With filters you determine what data you want to retrieve. As explained in the previous section the most common onces are id_group or source_device. The table below provides comprehensive overview of parameters that can be applied:
Field
Description
id_container_data_latest
UUID which describes combination of Group, Physical Device and Datatype
id_group
UUID of Group
datatype
Datatype of stored data
source_device
UUID of Physical Device, BACE Cloud have received data from
timestamp_seconds
Timestamp in seconds
min_val
Minimal value
max_val
Maximal value
avg_val
Average value
count_val
Count of downsampled samples
You can also request data between two timestamps to get more data, with a higher resolution.
For example you would be interested in getting temperature data.
To get more detailed information about datatype meaning, you should make GET request, to the Group endpoint with the same ID group, you have used to get data, and expand response on dataTypes
GET https://dashboard.bace-iot.com/api/v2/group/b7624b4d-...?expand=dataTypes
Now when we know, that Temperature has datatype 5000, we can go back to Downsampled data endpoint and find id_container_data_latest, matching our Temperature datatype
Now we can request just Temperature in °C data. We will make our request more specific. In our response from data_downsampled endpoint we can see "timestamp_seconds": 1647993600 - Wed Mar 23 2022 01:00:00 GMT+0100 (Central European Standard Time). Then we will try to request data for 24 hours from this timestamp.
Wed Mar 23 2022 01:00:00 GMT+0100 (Central European Standard Time) - Thu Mar 24 2022 01:00:00 GMT+0100 (Central European Standard Time)
We will make GET request to the same endpoint, but we will add two more filters and will sort received data on a timestamp_seconds - descending.
GET https://dashboard.bace-iot.com/api/v2/data-downsampled?filter[id_container_data_latest]=8faac4b0-…&filter[timestamp_seconds][gt]=1647993600&filter[timestamp_seconds][lt]=1648080000&sort=-timestamp_seconds
Now we can find more data in the response, with 1 value per minute. But we can still see that there is some data in between, because "count_val": 2.
So to get raw data we can make last request.
GET https://dashboard.bace-iot.com/api/v2/data-downsampled?filter[id_container_data_latest]=8faac4b0-a971-47c6-bd16-c80b2ef99299&filter[timestamp_seconds][gt]=1648051080&filter[timestamp_seconds][lt]=1648051140&sort=-timestamp_seconds
In this case we are requesting data between 1648051080 - Wed Mar 23 2022 16:58:00 GMT+0100 (Central European Standard Time) and 1648051140 - Wed Mar 23 2022 16:59:00 GMT+0100 (Central European Standard Time)

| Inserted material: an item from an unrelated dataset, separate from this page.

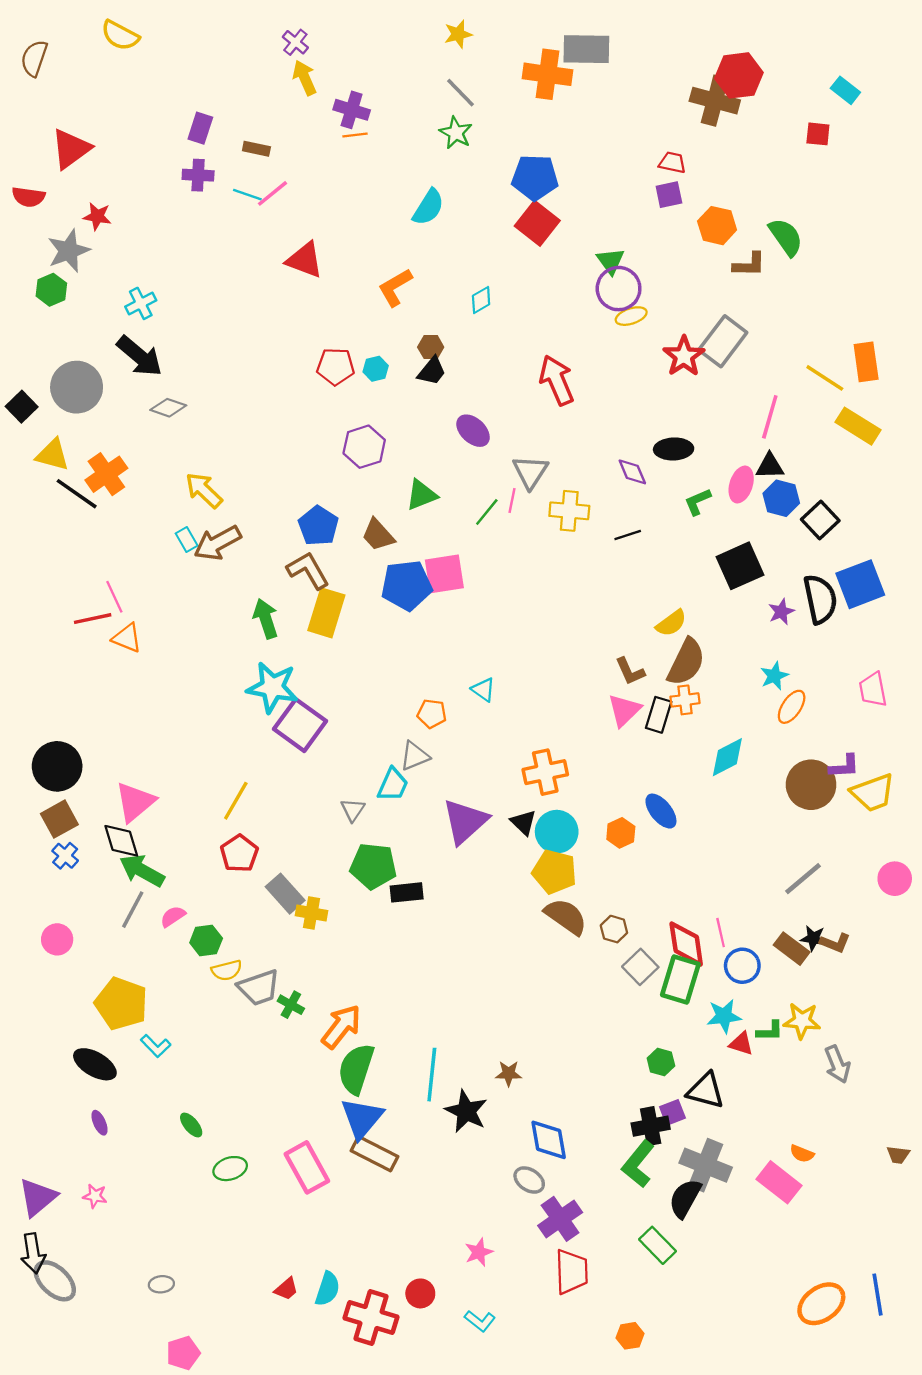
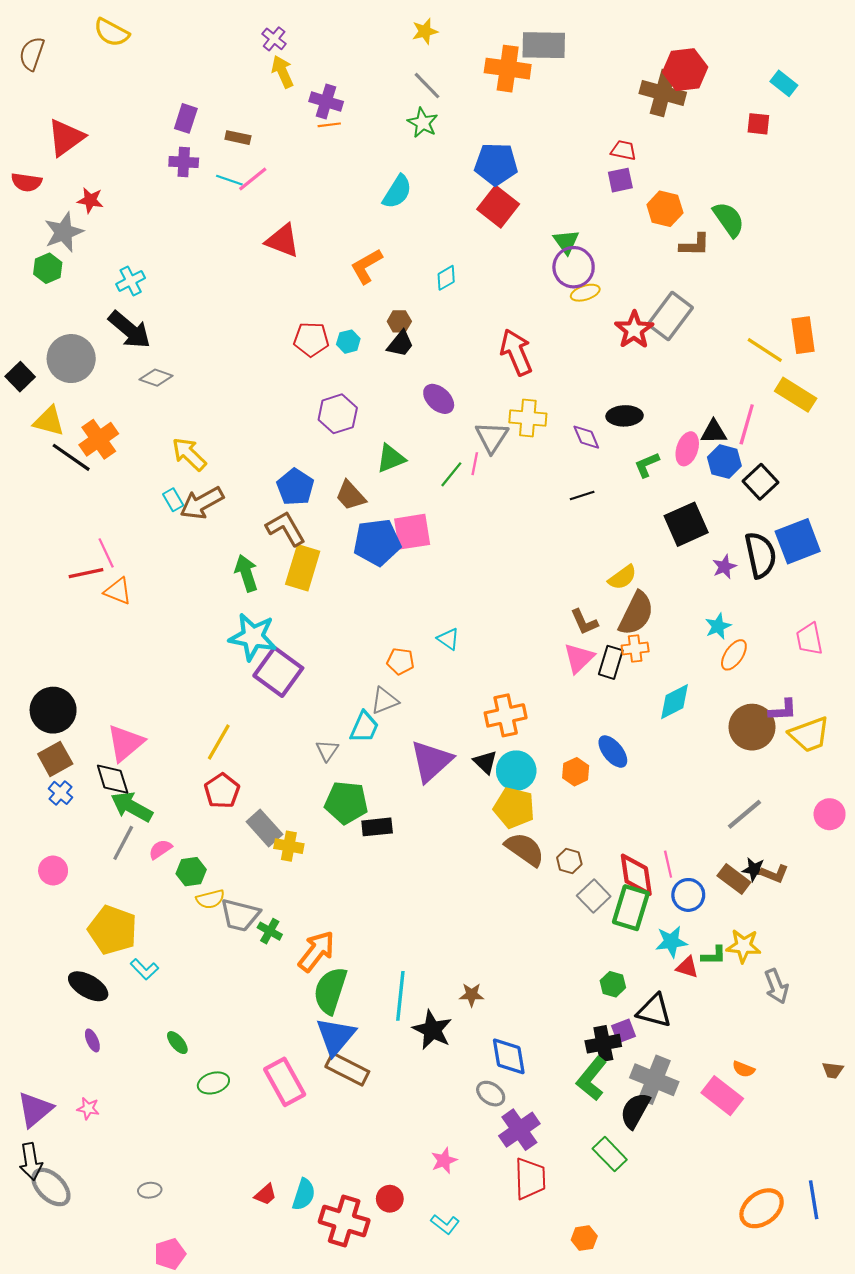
pink line: (770, 417) -> (747, 424), moved
yellow cross: (569, 511) -> (528, 418), moved
gray trapezoid: (259, 988) -> (240, 915), turned 33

We can find, that "count_val": 1 It means there is no more data in between two timestamps
We can also convert timestamp, for example: 1648051122, to datetime: Wed Mar 23 2022 16:58:42 GMT+0100 (Central European Standard Time). And we will see, that time is not rounded 16:58:42
Minimal, maximal & average values are equal
Conclusion
So to get data from aggregated data endpoint we should follow reverse logic.
We start from getting 1 value per day. This is what downsampled_data endpoint returns without timestamp_seconds filters or if time interval is greater than 3 weeks.
If you want to get more accurate data, we are able to request hourly aggregated data, by having our request interval less then 3 weeks and greater than 1 day. It should return 1 value per hour.
Then we can make request and keep interval less than 1 day and greater than 1 hour to get data aggregated to 1 value per minute.
To get raw data, we should make request, where requested interval would be less than 1 hour - it should return raw data
Accessing raw data
The below example shows how the data endpoint can be called with a filter on id_group to access that groups data:
{"name": "Unauthorized","message": "Your request was made with invalid credentials.","code": 0,"status": 401,"type": "yii\\web\\UnauthorizedHttpException"}
From the response we see that this group has three data points from three different datatypes available. If more than 500 datapoints are available in the group the response will be paginated with latest data on top. Please refer to the Advanced Features section to learn about browsing through pages.
Note that both the data endpoint requires you to set a filter. Forgetting the filter will result in an error.